Masters Theses

Date of Award

8-1988

Degree Type

Thesis

Degree Name

Master of Science

Major

Computer Science

Major Professor

Robin Cockett

Abstract

In recent years, considerable progress has been made towards the development of intelligent autonomous mobile robots which can perform a wide variety of tasks. Although the capabilities of these robots vary significantly, each must have the ability to navigate within its environment from a starting location to a goal without experiencing collisions with obstacles in the process - a capability commonly referred to as "robot navigation".

Numerous algorithms for robot navigation have been developed which allow the robot to operate in static environments. However, little work has been accomplished in the development of algorithms which allow the robot to navigate in a dynamic environment. This thesis presents a mathematically-based navigation algorithm for a robot operating in a continuous-time environment inhabited by moving obstacles whose trajectories and velocities can be detected.

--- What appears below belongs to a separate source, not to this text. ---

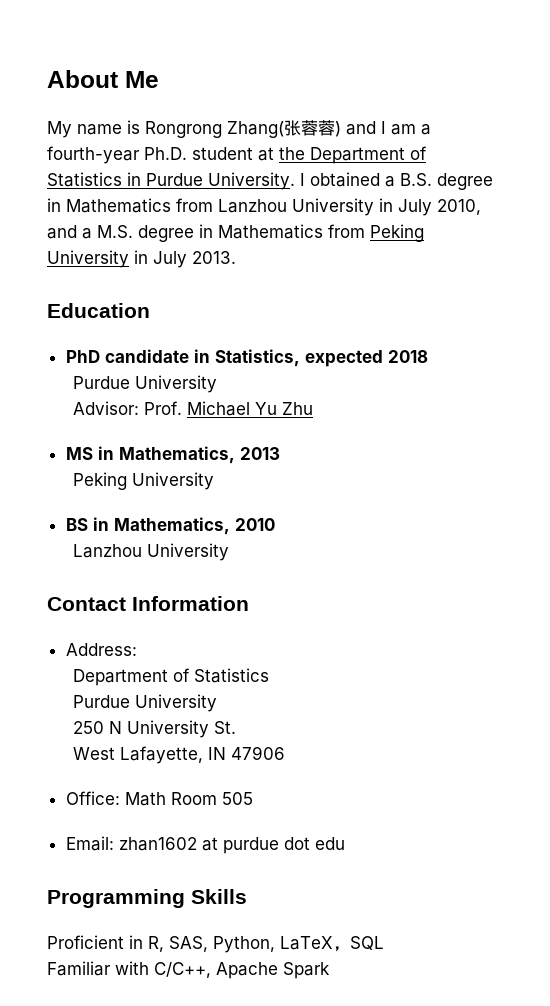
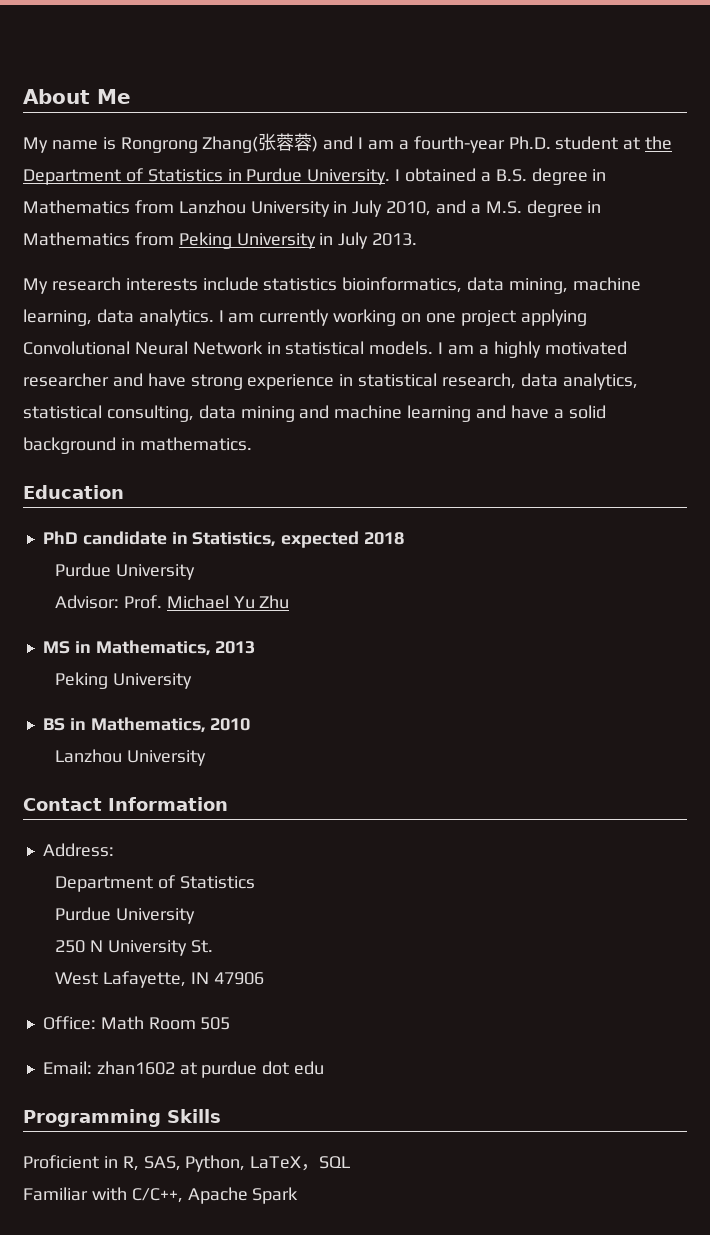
(236, 257) none -> [23,277,641,294] [23,309,587,326] [23,341,627,358] [23,373,638,390] [23,405,606,422] [23,437,252,454] // My research interests include statistics bioinformatics, data mining, machine learning, data analytics. I am currently working on one project applying Convolutional Neural Network in statistical models. I am a highly motivated researcher and have strong experience in statistical research, data analytics, statistical consulting, data mining and machine learning and have a solid background in mathematics.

In this methodology, the obstacles are represented as sheared cylinders to depict the areas swept out by the obstacle disks of influence over time. The robot is represented by the cone of positions it can reach by traveling at a constant speed in any direction. The methodology utilizes a three-dimensional navigation planning approach in which the search points, or tangent points, are the points in time at which the robot tangentially meets the obstacles. These tangent points are determined by calculating the intersection curves between the robot and the obstacles, and then using the first derivative of the intersection curves to make the tangent selections. Paths are created as sequences of these tangent points leading from the robot starting location to the goal, and are searched using the A* strategy, with a heuristic of the Euclidean distance from the tangent point to the goal.

The main contribution of this thesis is the development of a methodology which produces optimal tangent paths to the goal for a dynamic robot environment. This feature is significant, since no other algorithm located in the literature survey as background to this thesis has shown the ability to produce paths with optimal properties.